The Republican Party of Armenia, founded by his circle, remains a systemic political force. And Kocharyan is seeking a return to big politics.
From all of this follows a simple and heavy conclusion. Modern Armenian statehood has not broken with the genealogy of ethnic cleansing — it institutionally continues to commemorate it. This is not an aberration or a leftover that will soon be corrected. It is a structural feature of political consciousness.
No official state apology has been made to the Azerbaijani people for the expulsion of more than two hundred thousand people from Armenia in 1988–1991. No criminal cases have been opened for the events described in Markaryan’s book, and none will be opened.
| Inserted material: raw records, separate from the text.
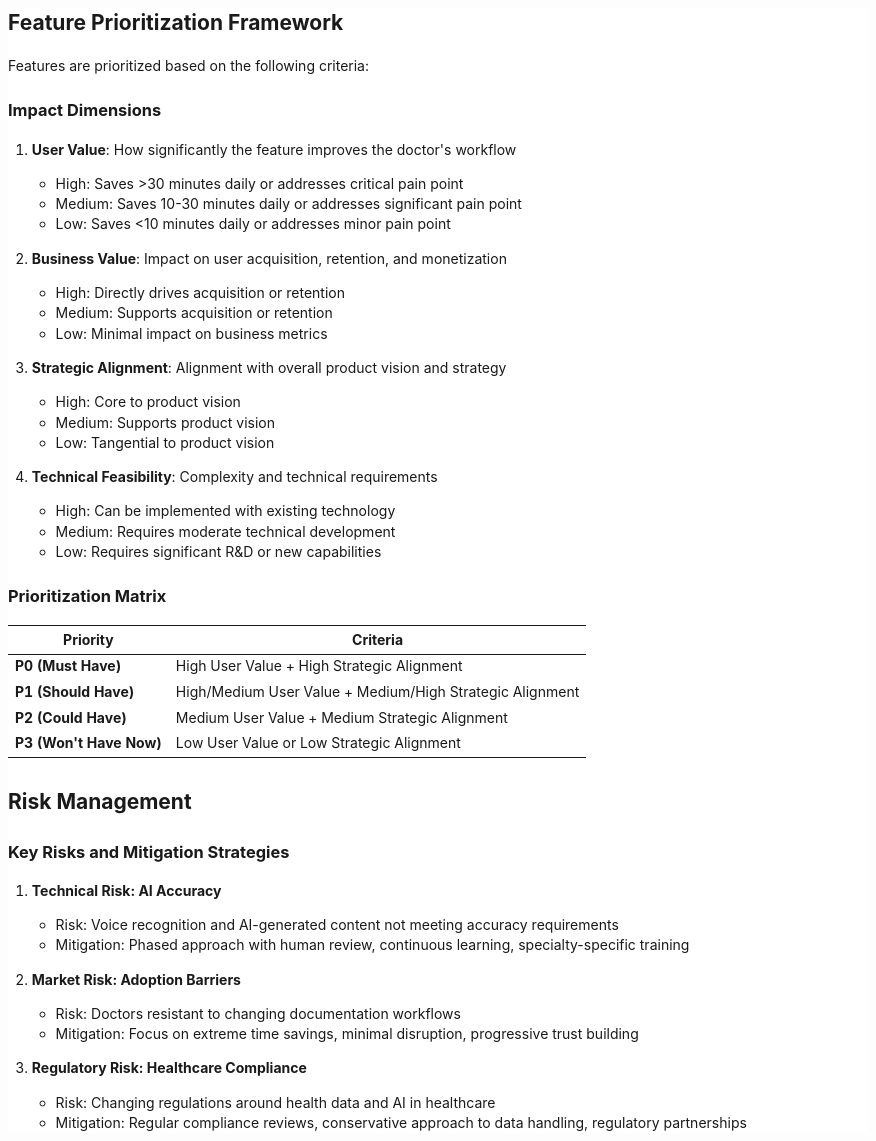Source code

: ## Feature Prioritization Framework

Features are prioritized based on the following criteria:

### Impact Dimensions

1. **User Value**: How significantly the feature improves the doctor's workflow
   - High: Saves >30 minutes daily or addresses critical pain point
   - Medium: Saves 10-30 minutes daily or addresses significant pain point
   - Low: Saves <10 minutes daily or addresses minor pain point

2. **Business Value**: Impact on user acquisition, retention, and monetization
   - High: Directly drives acquisition or retention
   - Medium: Supports acquisition or retention
   - Low: Minimal impact on business metrics

3. **Strategic Alignment**: Alignment with overall product vision and strategy
   - High: Core to product vision
   - Medium: Supports product vision
   - Low: Tangential to product vision

4. **Technical Feasibility**: Complexity and technical requirements
   - High: Can be implemented with existing technology
   - Medium: Requires moderate technical development
   - Low: Requires significant R&D or new capabilities

### Prioritization Matrix

| Priority | Criteria |
|----------|----------|
| **P0 (Must Have)** | High User Value + High Strategic Alignment |
| **P1 (Should Have)** | High/Medium User Value + Medium/High Strategic Alignment |
| **P2 (Could Have)** | Medium User Value + Medium Strategic Alignment |
| **P3 (Won't Have Now)** | Low User Value or Low Strategic Alignment |

## Risk Management

### Key Risks and Mitigation Strategies

1. **Technical Risk: AI Accuracy**
   - Risk: Voice recognition and AI-generated content not meeting accuracy requirements
   - Mitigation: Phased approach with human review, continuous learning, specialty-specific training

2. **Market Risk: Adoption Barriers**
   - Risk: Doctors resistant to changing documentation workflows
   - Mitigation: Focus on extreme time savings, minimal disruption, progressive trust building

3. **Regulatory Risk: Healthcare Compliance**
   - Risk: Changing regulations around health data and AI in healthcare
   - Mitigation: Regular compliance reviews, conservative approach to data handling, regulatory partnerships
No restitution, no recognition, no work of memory.
On the website of Armenia’s Ministry of Defence, the page dedicated to the “Sparapet” remains silent about Khalisa. And that page is read by cadets of the Military Academy named after him.
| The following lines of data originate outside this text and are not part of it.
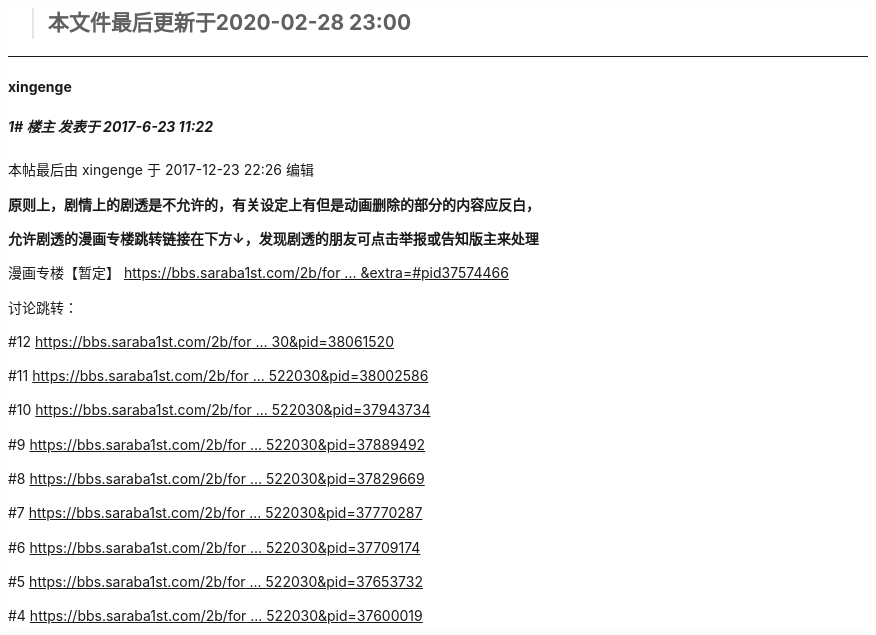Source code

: > ## **本文件最后更新于2020-02-28 23:00** 



*****

####  xingenge  
##### 1#       楼主       发表于 2017-6-23 11:22



 本帖最后由 xingenge 于 2017-12-23 22:26 编辑 

<strong>原则上，剧情上的剧透是不允许的，有关设定上有但是动画删除的部分的内容应反白，

允许剧透的漫画专楼跳转链接在下方↓，发现剧透的朋友可点击举报或告知版主来处理
</strong>


漫画专楼【暂定】
[https://bbs.saraba1st.com/2b/for ... &amp;extra=#pid37574466](https://bbs.saraba1st.com/2b/forum.php?mod=viewthread&amp;tid=1558768&amp;page=1&amp;extra=#pid37574466)


讨论跳转：

#12
[https://bbs.saraba1st.com/2b/for ... 30&amp;pid=38061520](https://bbs.saraba1st.com/2b/forum.php?mod=redirect&amp;goto=findpost&amp;ptid=1522030&amp;pid=38061520)

#11
[https://bbs.saraba1st.com/2b/for ... 522030&amp;pid=38002586](https://bbs.saraba1st.com/2b/forum.php?mod=redirect&amp;goto=findpost&amp;ptid=1522030&amp;pid=38002586)

#10
[https://bbs.saraba1st.com/2b/for ... 522030&amp;pid=37943734](https://bbs.saraba1st.com/2b/forum.php?mod=redirect&amp;goto=findpost&amp;ptid=1522030&amp;pid=37943734)

#9
[https://bbs.saraba1st.com/2b/for ... 522030&amp;pid=37889492](https://bbs.saraba1st.com/2b/forum.php?mod=redirect&amp;goto=findpost&amp;ptid=1522030&amp;pid=37889492)

#8
[https://bbs.saraba1st.com/2b/for ... 522030&amp;pid=37829669](https://bbs.saraba1st.com/2b/forum.php?mod=redirect&amp;goto=findpost&amp;ptid=1522030&amp;pid=37829669)

#7
[https://bbs.saraba1st.com/2b/for ... 522030&amp;pid=37770287](https://bbs.saraba1st.com/2b/forum.php?mod=redirect&amp;goto=findpost&amp;ptid=1522030&amp;pid=37770287)

#6
[https://bbs.saraba1st.com/2b/for ... 522030&amp;pid=37709174](https://bbs.saraba1st.com/2b/forum.php?mod=redirect&amp;goto=findpost&amp;ptid=1522030&amp;pid=37709174)

#5
[https://bbs.saraba1st.com/2b/for ... 522030&amp;pid=37653732](https://bbs.saraba1st.com/2b/forum.php?mod=redirect&amp;goto=findpost&amp;ptid=1522030&amp;pid=37653732)

#4
[https://bbs.saraba1st.com/2b/for ... 522030&amp;pid=37600019](https://bbs.saraba1st.com/2b/forum.php?mod=redirect&amp;goto=findpost&amp;ptid=1522030&amp;pid=37600019)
Between the village of Khalisa in the autumn of 1988 and any present-day statement from Yerevan about a “peace agenda” lies an unacknowledged mass of victims. Svetlana Markaryan wrote her book because she could not remain silent about how Sargsyan imprisoned her brother. She had personal motives — a private case against a specific man.
But as long as official Yerevan remains silent, others will speak on behalf of the pregnant seventeen-year-old Azerbaijani girl who fell under the feet of a mob on the main street of Khalisa, and the seventy-five-year-old woman beaten to death with a disabled man’s crutch. Those who remember… We remember!